## What is expected
All that is needed is the lines from the one containing "ring tip: (79, 137)" through the end of the listing, printed exactly, with no pictures among them.

## Supplied data

########

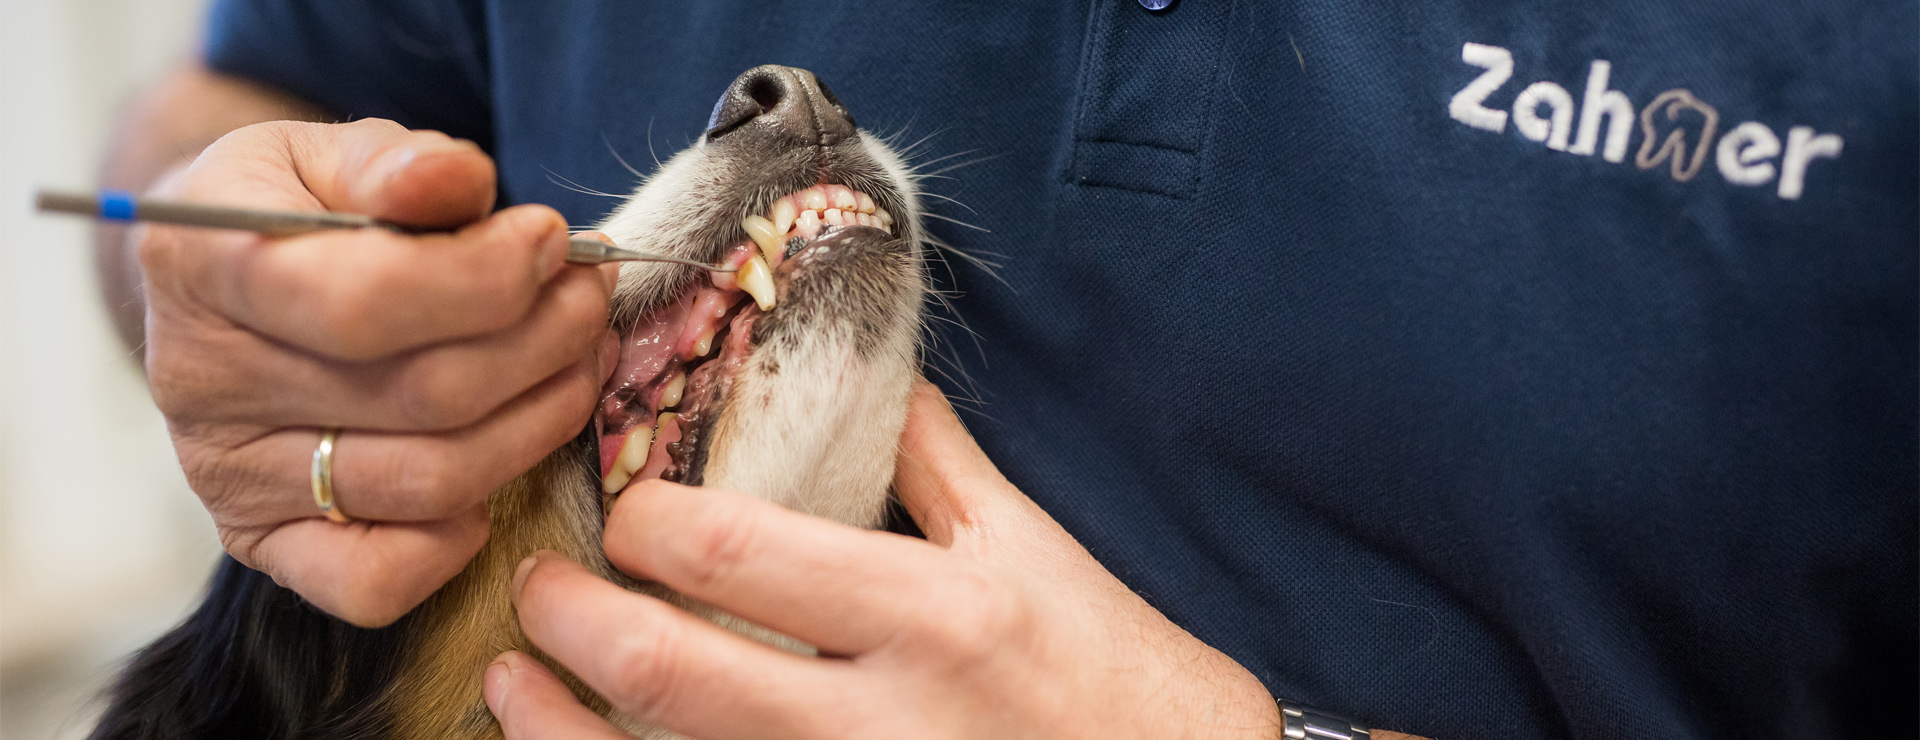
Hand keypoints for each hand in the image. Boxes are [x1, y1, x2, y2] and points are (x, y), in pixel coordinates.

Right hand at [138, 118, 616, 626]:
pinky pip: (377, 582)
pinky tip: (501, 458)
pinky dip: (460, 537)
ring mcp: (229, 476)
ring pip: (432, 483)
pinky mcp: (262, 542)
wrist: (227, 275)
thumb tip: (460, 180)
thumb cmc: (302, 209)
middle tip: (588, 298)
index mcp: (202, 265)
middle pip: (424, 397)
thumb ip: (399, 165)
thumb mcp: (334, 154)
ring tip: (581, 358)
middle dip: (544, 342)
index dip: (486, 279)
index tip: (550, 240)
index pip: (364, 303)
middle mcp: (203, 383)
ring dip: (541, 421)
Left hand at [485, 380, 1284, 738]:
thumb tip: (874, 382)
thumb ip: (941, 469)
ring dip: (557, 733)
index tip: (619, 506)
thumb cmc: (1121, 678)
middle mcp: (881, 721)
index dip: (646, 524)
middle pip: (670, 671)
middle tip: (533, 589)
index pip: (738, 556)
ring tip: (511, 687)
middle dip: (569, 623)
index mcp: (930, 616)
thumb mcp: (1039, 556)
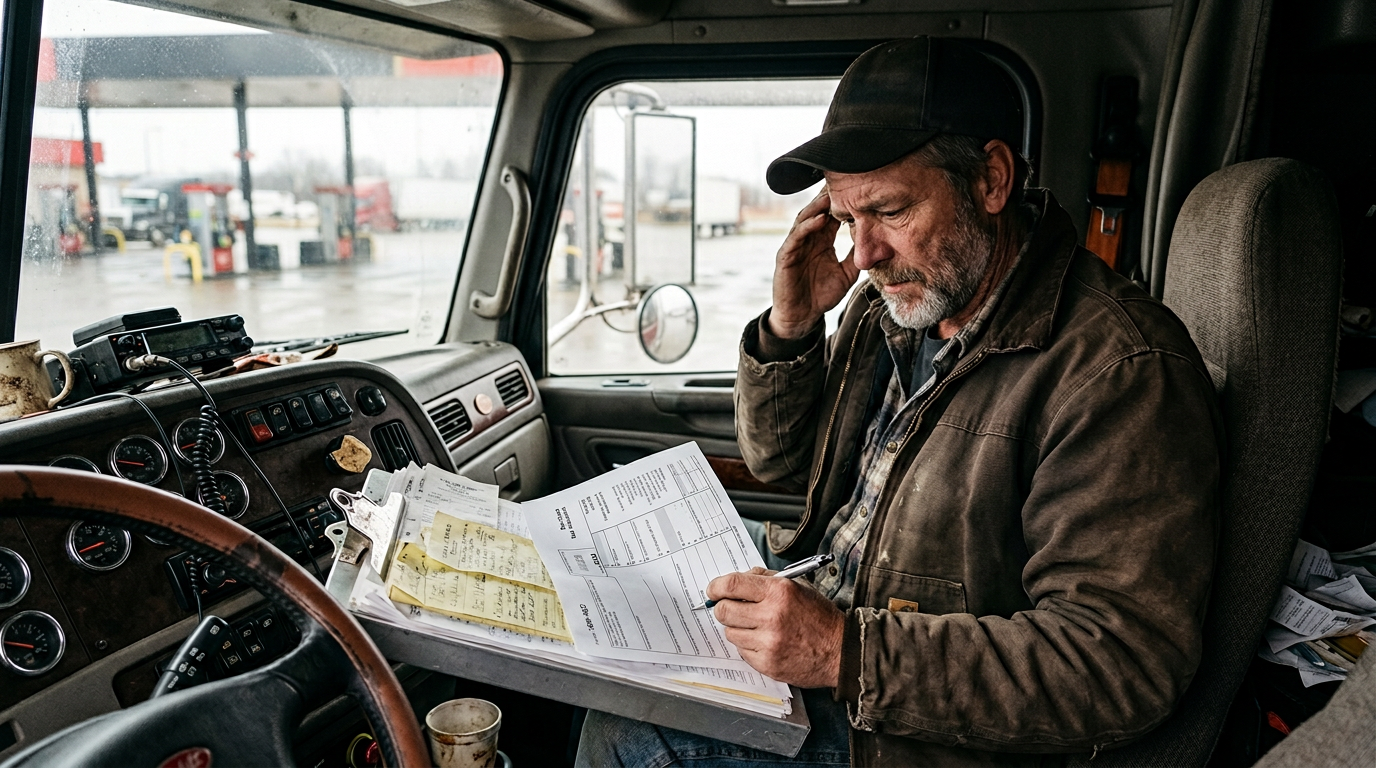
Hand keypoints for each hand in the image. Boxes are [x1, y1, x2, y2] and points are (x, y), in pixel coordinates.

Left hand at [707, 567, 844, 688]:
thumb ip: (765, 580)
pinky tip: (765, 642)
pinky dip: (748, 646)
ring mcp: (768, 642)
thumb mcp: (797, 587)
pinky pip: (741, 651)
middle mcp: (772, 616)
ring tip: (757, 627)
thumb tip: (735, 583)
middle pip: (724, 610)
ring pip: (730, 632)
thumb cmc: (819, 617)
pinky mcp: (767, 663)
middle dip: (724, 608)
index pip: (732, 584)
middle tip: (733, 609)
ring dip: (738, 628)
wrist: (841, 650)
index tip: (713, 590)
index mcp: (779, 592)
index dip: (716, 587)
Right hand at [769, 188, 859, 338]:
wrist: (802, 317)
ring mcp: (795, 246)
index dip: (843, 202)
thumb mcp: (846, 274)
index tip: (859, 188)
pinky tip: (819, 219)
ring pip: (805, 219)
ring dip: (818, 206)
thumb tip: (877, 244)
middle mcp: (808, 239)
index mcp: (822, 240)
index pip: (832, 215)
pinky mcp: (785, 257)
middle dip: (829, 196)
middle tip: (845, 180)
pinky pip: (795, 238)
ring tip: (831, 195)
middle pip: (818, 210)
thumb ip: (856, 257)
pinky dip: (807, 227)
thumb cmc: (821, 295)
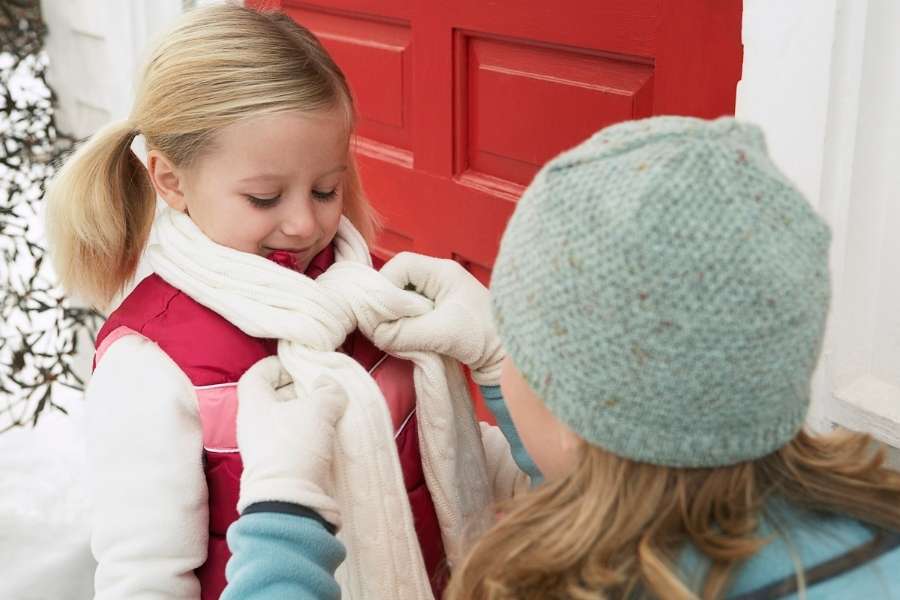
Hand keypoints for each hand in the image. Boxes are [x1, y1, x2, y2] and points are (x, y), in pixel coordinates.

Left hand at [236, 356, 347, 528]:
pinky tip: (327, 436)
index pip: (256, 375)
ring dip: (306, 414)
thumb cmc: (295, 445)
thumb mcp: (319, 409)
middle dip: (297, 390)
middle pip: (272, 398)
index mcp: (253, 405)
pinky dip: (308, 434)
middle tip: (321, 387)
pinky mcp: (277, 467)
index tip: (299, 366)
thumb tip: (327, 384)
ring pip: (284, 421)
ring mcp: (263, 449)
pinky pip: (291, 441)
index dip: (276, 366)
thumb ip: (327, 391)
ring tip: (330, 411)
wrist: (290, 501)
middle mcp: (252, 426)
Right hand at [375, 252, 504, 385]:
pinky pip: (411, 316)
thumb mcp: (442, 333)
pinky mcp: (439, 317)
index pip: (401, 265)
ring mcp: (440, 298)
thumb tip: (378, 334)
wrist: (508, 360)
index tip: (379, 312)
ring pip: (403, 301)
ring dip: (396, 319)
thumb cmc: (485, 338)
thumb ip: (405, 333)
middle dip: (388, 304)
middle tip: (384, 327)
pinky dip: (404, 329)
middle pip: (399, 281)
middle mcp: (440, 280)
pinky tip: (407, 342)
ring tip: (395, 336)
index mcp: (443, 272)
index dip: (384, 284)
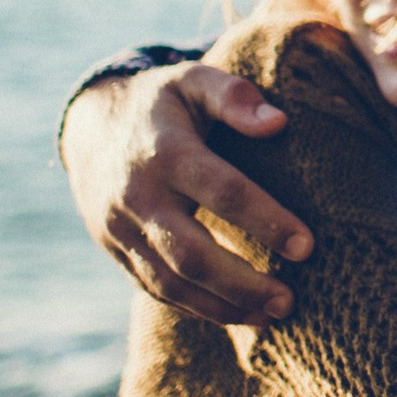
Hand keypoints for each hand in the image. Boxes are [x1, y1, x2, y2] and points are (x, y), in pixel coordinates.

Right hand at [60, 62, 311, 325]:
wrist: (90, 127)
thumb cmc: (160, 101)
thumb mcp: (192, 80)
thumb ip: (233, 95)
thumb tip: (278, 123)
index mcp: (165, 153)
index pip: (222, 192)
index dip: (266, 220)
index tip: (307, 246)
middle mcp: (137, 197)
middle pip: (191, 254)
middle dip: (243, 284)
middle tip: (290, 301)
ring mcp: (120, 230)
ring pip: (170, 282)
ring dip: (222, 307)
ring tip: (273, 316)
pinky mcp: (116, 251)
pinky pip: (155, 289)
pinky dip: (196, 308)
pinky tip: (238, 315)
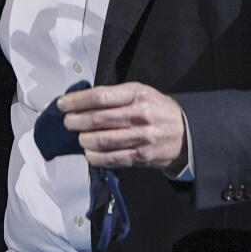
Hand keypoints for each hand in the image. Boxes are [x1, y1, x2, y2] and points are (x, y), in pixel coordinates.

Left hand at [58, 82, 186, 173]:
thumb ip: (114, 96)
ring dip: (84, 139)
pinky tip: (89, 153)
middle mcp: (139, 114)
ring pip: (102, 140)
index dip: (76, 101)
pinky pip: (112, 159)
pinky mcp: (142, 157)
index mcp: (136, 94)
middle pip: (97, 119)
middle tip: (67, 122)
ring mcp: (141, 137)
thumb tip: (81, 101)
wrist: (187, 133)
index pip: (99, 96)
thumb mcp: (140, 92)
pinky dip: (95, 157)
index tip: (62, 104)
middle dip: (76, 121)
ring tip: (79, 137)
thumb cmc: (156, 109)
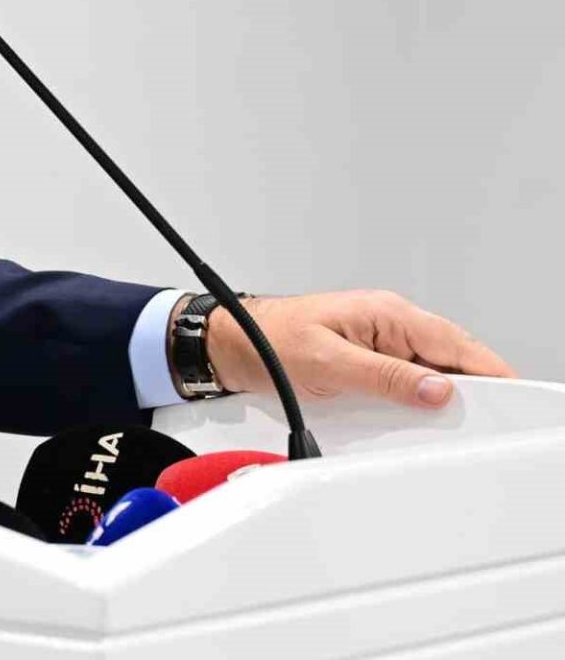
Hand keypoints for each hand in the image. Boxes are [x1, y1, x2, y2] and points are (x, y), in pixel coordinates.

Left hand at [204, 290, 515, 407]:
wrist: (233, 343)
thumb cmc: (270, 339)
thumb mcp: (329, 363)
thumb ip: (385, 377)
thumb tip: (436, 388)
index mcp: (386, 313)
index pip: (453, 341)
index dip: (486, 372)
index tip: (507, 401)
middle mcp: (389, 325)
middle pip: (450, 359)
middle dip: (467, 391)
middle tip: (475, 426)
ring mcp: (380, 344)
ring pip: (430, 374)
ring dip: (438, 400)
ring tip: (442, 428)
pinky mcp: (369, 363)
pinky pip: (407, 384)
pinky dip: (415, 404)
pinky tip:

########

## Written solution
ring tip: (79, 137)
thumb cmc: (156, 109)
Hand keypoints for each hand in the image. Boxes are [x1, y1, x2, y2] and points are (x, y), in pixel coordinates.

Left hand at [204, 290, 515, 407]:
wrist: (233, 343)
thumb cmc: (270, 339)
thumb mcp: (329, 363)
thumb ip: (385, 377)
thumb tip: (436, 388)
index mcp: (386, 313)
index pip: (453, 341)
index dip: (486, 372)
index tip: (507, 401)
middle mcp: (389, 325)
middle pip: (450, 359)
middle dip: (467, 391)
middle tip: (475, 426)
ring mcp: (380, 344)
ring pip: (430, 374)
ring dip: (438, 400)
ring tip: (442, 428)
pinky mcp: (369, 363)
pinky pip: (407, 384)
pinky dip: (415, 404)
pinky tip:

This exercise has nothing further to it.